Energy Transfer Partners LP (ETP) said April 30 it completed the merger of its subsidiary with Regency Energy Partners LP.
The merger was a unit-for-unit transaction and a one-time cash payment to Regency unitholders that combined imply a value for Regency of about $18 billion, including assumption of net debt and other liabilities of $6.8 billion.
Regency survived the merger as a wholly owned subsidiary of ETP. In total, ETP currently owns and operates more than 62,000 miles of natural gas and NGL pipelines in the U.S., as well a geographically diverse portfolio of crude oil and refined products pipelines, terminalling and crude oil acquisition and marketing assets.
In connection with the transaction, Energy Transfer Equity LP (ETE), which owns the general partner and 100% of the incentive distribution rights (IDRs) of ETP, will reduce the incentive distributions it receives from ETP by $320 million over five years. The IDR subsidy will be $80 million in the first year post-closing and $60 million per year for the following four years.
As of April 30, Regency ceased to be a publicly traded partnership, and its common units discontinued trading on the New York Stock Exchange.

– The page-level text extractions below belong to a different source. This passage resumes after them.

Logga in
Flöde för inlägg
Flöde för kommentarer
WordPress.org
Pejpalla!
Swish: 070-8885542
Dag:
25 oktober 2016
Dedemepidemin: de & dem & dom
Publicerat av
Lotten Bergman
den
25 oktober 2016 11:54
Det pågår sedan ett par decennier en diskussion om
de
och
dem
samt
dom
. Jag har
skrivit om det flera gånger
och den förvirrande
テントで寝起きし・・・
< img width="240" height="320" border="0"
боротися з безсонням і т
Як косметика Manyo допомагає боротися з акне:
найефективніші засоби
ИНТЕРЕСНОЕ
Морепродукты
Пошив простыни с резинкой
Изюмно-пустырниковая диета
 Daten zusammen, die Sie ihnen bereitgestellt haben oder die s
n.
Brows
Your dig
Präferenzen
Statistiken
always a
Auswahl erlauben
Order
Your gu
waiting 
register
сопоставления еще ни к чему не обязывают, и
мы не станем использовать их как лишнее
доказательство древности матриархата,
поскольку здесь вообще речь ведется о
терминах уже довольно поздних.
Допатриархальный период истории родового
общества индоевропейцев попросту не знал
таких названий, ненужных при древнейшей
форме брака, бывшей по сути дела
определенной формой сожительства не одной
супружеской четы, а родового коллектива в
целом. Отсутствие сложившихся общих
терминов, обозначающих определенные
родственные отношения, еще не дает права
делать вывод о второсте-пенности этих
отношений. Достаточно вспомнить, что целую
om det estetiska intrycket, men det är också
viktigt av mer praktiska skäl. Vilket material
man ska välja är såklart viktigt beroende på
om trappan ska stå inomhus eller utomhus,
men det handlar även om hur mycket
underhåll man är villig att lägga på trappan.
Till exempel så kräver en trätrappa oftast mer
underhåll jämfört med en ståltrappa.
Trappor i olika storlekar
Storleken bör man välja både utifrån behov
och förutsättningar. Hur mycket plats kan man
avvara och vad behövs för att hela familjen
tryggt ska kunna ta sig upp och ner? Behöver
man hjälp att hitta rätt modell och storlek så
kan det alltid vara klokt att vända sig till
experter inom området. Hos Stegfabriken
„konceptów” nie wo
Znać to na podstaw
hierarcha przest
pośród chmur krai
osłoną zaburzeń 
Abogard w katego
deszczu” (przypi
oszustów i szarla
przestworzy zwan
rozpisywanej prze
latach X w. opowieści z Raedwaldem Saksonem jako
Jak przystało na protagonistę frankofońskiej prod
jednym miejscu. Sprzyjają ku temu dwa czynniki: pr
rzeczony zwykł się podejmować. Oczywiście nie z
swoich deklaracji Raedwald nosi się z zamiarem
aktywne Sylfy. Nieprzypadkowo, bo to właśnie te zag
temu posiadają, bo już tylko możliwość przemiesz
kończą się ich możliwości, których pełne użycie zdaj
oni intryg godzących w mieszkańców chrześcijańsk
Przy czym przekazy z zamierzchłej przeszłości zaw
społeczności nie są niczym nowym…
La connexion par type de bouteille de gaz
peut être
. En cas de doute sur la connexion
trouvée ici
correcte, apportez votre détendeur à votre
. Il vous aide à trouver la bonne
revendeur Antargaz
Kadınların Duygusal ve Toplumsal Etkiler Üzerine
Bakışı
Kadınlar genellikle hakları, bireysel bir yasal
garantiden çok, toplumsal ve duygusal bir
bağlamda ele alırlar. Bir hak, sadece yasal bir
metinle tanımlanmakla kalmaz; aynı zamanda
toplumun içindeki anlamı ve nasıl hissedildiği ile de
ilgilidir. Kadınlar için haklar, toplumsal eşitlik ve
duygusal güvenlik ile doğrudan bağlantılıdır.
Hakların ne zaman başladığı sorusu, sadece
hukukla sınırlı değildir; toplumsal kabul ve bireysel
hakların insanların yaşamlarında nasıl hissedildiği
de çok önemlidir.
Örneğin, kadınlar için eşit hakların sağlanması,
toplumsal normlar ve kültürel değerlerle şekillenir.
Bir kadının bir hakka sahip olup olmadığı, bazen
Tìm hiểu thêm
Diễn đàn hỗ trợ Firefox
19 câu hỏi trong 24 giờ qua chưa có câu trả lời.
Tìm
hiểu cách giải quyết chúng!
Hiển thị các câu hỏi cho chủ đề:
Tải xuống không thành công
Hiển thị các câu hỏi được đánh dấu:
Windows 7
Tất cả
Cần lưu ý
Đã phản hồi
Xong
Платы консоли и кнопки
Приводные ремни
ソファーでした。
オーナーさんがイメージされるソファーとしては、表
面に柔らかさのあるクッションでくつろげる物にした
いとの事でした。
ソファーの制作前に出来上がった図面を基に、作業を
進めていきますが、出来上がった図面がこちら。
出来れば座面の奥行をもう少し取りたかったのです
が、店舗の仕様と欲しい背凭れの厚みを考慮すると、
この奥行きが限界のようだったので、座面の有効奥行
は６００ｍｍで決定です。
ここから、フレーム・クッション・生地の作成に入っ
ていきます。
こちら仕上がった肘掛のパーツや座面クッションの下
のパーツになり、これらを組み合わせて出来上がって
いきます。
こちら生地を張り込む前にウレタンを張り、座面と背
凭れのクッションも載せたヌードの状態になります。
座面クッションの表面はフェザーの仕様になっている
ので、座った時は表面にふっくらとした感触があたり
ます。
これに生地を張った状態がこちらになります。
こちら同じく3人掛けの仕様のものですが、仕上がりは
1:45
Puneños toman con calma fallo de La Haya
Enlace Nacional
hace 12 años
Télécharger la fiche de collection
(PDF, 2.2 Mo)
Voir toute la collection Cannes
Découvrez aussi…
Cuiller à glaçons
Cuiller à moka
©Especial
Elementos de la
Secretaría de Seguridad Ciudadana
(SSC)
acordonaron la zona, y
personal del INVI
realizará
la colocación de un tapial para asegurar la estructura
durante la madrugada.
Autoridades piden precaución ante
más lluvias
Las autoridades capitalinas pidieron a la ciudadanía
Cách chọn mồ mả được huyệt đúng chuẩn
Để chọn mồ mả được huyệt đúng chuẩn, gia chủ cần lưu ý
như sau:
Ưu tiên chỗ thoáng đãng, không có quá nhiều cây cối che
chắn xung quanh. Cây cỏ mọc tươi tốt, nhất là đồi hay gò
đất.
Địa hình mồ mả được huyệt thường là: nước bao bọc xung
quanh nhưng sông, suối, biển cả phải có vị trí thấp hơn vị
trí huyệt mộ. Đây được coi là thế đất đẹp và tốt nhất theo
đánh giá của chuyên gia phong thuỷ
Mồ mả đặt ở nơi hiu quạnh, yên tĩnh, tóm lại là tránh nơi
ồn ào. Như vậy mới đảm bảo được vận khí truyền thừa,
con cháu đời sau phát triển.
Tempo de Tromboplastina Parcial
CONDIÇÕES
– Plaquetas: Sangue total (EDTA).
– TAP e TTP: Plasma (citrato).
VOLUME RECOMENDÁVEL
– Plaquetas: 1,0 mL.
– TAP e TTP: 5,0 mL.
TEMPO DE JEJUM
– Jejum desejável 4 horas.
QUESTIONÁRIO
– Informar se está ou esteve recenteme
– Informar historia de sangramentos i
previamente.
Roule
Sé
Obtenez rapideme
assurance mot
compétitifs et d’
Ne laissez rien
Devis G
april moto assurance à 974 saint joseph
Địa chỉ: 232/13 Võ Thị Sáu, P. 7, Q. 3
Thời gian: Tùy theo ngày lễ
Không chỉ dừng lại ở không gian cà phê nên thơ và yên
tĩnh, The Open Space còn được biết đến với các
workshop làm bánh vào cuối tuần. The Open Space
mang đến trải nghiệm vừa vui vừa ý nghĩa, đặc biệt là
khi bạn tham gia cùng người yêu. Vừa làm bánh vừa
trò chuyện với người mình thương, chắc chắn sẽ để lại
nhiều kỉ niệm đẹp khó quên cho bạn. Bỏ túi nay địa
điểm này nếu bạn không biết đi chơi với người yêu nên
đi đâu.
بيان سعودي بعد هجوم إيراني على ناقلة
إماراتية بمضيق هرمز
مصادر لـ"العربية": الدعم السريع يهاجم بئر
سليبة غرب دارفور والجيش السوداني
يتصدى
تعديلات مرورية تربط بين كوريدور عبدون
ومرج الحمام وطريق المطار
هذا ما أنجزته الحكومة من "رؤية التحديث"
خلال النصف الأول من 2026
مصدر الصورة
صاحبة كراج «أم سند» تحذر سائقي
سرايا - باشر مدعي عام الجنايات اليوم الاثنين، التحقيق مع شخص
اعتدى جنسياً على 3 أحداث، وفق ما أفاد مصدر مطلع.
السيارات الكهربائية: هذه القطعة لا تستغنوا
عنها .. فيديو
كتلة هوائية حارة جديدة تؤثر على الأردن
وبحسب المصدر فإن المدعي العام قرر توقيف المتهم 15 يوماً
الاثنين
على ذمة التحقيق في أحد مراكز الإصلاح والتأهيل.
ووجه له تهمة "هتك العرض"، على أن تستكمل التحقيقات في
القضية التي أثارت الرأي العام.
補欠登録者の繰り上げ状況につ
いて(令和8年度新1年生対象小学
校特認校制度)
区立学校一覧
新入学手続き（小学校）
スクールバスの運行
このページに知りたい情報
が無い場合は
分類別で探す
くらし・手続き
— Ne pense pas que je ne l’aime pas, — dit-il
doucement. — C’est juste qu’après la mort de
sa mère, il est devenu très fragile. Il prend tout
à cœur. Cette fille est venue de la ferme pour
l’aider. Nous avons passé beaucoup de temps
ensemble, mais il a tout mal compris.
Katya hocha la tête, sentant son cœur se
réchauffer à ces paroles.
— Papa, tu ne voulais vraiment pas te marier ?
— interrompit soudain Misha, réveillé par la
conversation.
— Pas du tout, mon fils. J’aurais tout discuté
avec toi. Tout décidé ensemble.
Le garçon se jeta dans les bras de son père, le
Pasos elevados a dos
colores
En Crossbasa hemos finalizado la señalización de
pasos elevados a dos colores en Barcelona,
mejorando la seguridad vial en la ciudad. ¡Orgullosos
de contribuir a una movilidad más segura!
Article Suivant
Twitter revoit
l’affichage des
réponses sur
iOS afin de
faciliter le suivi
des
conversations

Under the terms of the merger, each Regency common unit and Class F unit will be converted into the right to receive 0.4124 ETP common units. Based on Regency's units outstanding, ETP issued about 172.154 million ETP common units to Regency unitholders, including about 15.526 million units issued to ETP subsidiaries. About 1.913 million outstanding Regency series A preferred units were converted into corresponding new ETP series A preferred units.
Latham & Watkins LLP was legal counsel to ETP. Baker Botts LLP was legal counsel to Regency. Barclays was financial adviser and Richards Layton & Finger was legal counsel to ETP’s conflicts committee. J.P. Morgan Securities LLC was financial adviser and Akin Gump Strauss Hauer & Feld LLP was legal counsel to Regency’s conflicts committee.